O tempo dos outros, Glauco Fonseca

Pouco se sabe sobre o tempo, como defini-lo em termos matemáticos. Diferentemente do espaço, que pode ser contado em pés num lugar ou em metros em outro, ou da velocidade, que pode ser em quilômetros ou milhas por hora, os segundos, minutos e horas são contados da mesma forma em todo o planeta. Tempo é, portanto, uma medida comum a todos, que não pode ser parado ou acelerado. Pode-se voltar de um caminho andado, é possível andar mais rápido ou mais lentamente, mas o tempo passa igual pra todo mundo.
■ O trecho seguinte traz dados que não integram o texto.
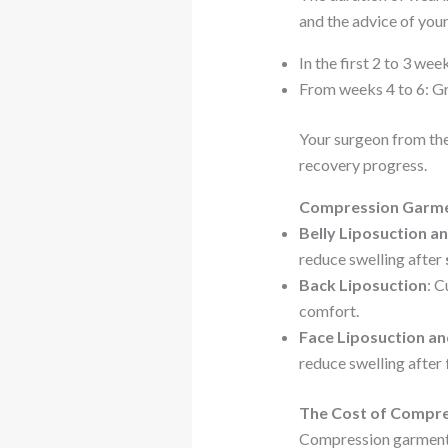
and the advice of your
In the first 2 to 3 w
From weeks 4 to 6: Gr
Your surgeon from th
recovery progress.
Compression Garmen
Belly Liposuction a
reduce swelling after
Back Liposuction
: C
comfort.
Face Liposuction a
reduce swelling after
The Cost of Compre
Compression garments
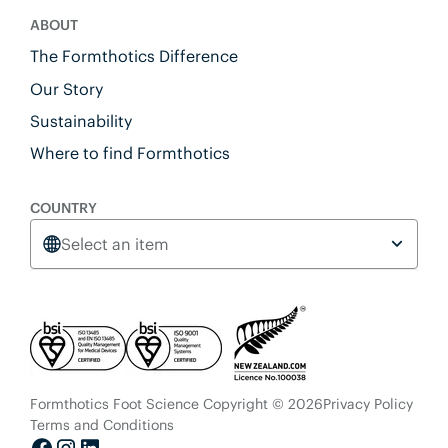
ABOUT
The Formthotics Difference
Our Story
Sustainability
Where to find Formthotics
COUNTRY
Select an item
Formthotics Foot Science Copyright © 2026
Privacy Policy
Terms and Conditions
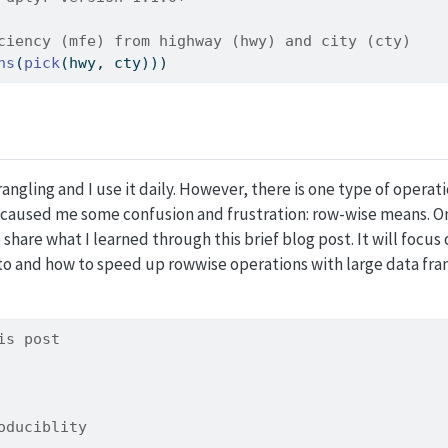
ciency (mfe) from highway (hwy) and city (cty)
ns
(
pick
(hwy, cty)))
angling and I use it daily. However, there is one type of operati
y caused me some confusion and frustration: row-wise means. On
share what I learned through this brief blog post. It will focus
to and how to speed up rowwise operations with large data fra
is post
oduciblity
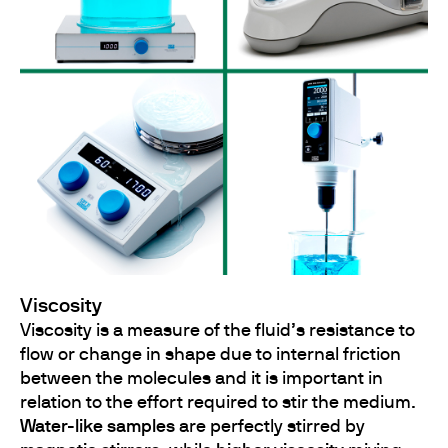
Viscosity
Viscosity is a measure of the fluid’s resistance to
flow or change in shape due to internal friction
between the molecules and it is important in
relation to the effort required to stir the medium.
Water-like samples
are perfectly stirred by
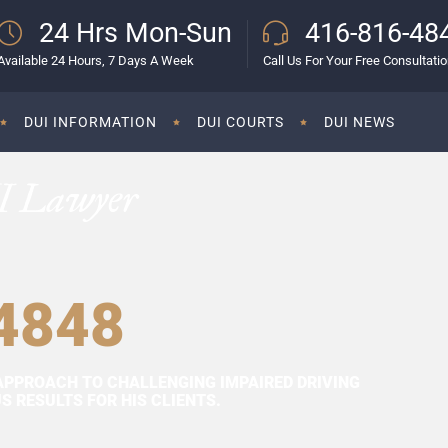
24 Hrs Mon-Sun
416-816-48
Available 24 Hours, 7 Days A Week
Call Us For Your Free Consultati
DUI INFORMATION
DUI COURTS
DUI NEWS
I Lawyer
4848
APPROACH TO CHALLENGING IMPAIRED DRIVING
 RESULTS FOR HIS CLIENTS.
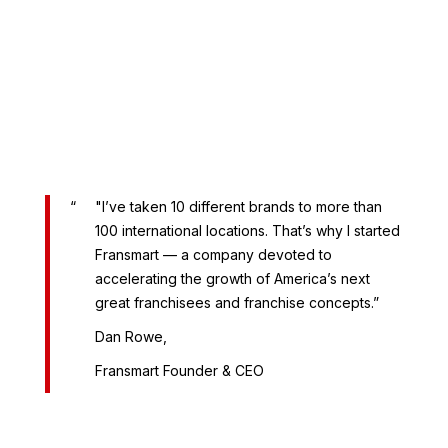
"I’ve taken 10 different brands to more than
100 international locations. That’s why I started
Fransmart — a company devoted to
accelerating the growth of America’s next
great franchisees and franchise concepts.”
Dan Rowe,
Fransmart Founder & CEO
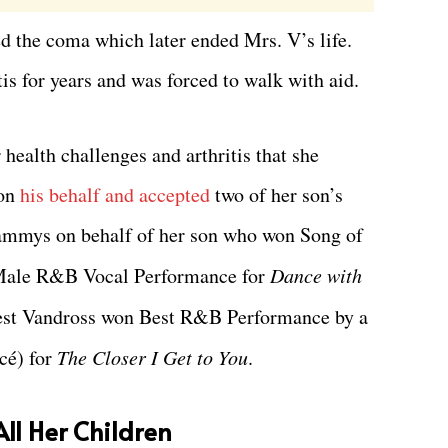
d the coma which later ended Mrs. V’s life.
is for years and was forced to walk with aid.
health challenges and arthritis that she
on
his behalf and accepted
two of her son’s
rammys on behalf of her son who won Song of
Male R&B Vocal Performance for
Dance with
est Vandross won Best R&B Performance by a
cé) for
The Closer I Get to You
.
ll Her Children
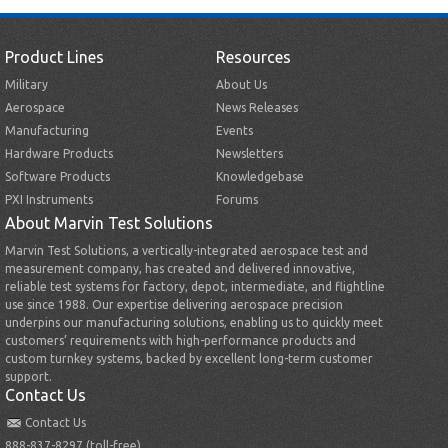
Product Lines
Resources
Military
About Us
Aerospace
News Releases
Manufacturing
Events
Hardware Products
Newsletters
Software Products
Knowledgebase
PXI Instruments
Forums
About Marvin Test Solutions
Marvin Test Solutions, a vertically-integrated aerospace test and
measurement company, has created and delivered innovative,
reliable test systems for factory, depot, intermediate, and flightline
use since 1988. Our expertise delivering aerospace precision
underpins our manufacturing solutions, enabling us to quickly meet
customers’ requirements with high-performance products and
custom turnkey systems, backed by excellent long-term customer
support.
Contact Us
Contact Us
888-837-8297 (toll-free)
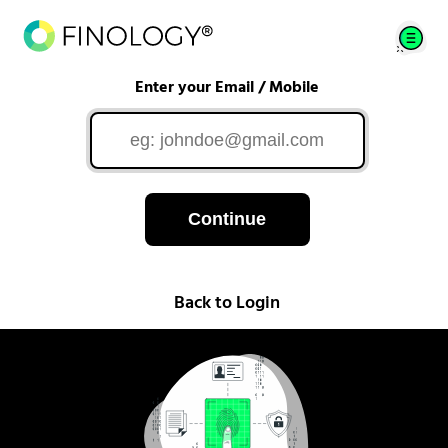
Enter your Email / Mobile
Continue
Back to Login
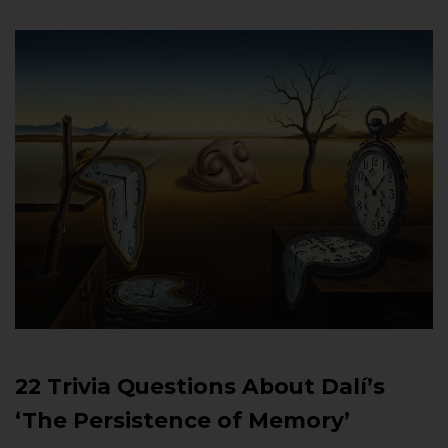
22 Trivia Questions About Dalí’s
‘The Persistence of Memory’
Em uma perspectiva humana, a medida do tempo se dá, muitas vezes, pela percepção dos costumes, dos acontecimentos, das experiências. O tempo dos bondes é posterior ao das carruagens, mas muito anterior ao dos biquinis de duas peças. Nossos avós diziam que seus tempos eram bons, mas apenas bem depois de vividos. Muito provavelmente, reclamavam de seus tempos atuais como todos fazemos nos nossos tempos atuais. O tempo, é, portanto, o tempo das mudanças, das rupturas e das consolidações. Sempre opera mudanças desejadas ou nem tanto. Tempo é, portanto, mudança.


O tempo promove em todos nós um fenômeno interessante: à medida em que vamos envelhecendo, começamos a observar acontecimentos que vão ficando mais e mais difíceis de serem facilmente aceitos. Para os que já viveram bastante, a incorporação de tabus, a destruição de preconceitos e as novidades sociais que o tempo trás se mostra como um “medidor” de que o nosso tempo está se findando. E quando se finda o nosso, começa o tempo dos próximos, dos outros, de nossos filhos e netos e assim por diante. 


Os sinais são implacáveis. Coisas que fazem enorme sentido para os mais vividos, passam despercebidas pelos mais jovens. O que nos incomoda é, muitas vezes, o pano de fundo de prazeres futuros. A música que nos irrita, é a trilha sonora dos “próximos”, seu ritmo próprio. O tempo dos outros é apenas dos outros, dos próximos. Não é mais dos velhos e, ainda mais notavelmente, precisa ser entendido tanto quanto possível, para que se possa aproveitar essa vida até o máximo permitido por Deus.


Observar o tempo, nesta perspectiva, tem me dado paz e prazer. Dia após dia, uso meu tempo de modo a compreender e facilitar o tempo dos próximos. Ainda vivo o meu tempo, mas ele não é mais só meu, pois se mistura com o daqueles que chegaram. Aquilo que eu relutava em entender e aceitar, agora percebo mais claramente se tratar de um pacote de mudanças que o tempo instiga, provoca. Mudanças boas ou ruins? Não importa. Só o tempo dirá. E quando disser, não será mais meu e sim dos próximos.


Decidi, portanto, usar sempre apenas um relógio, pois o sujeito com um relógio sabe a hora certa, mas um sujeito com dois ou mais relógios, nunca está certo de absolutamente nada. Sei, portanto, do meu tempo e continuarei aprendendo a respeitar o que se torna cada vez mais difícil de entender, respeitando o tempo dos próximos, o tempo dos outros.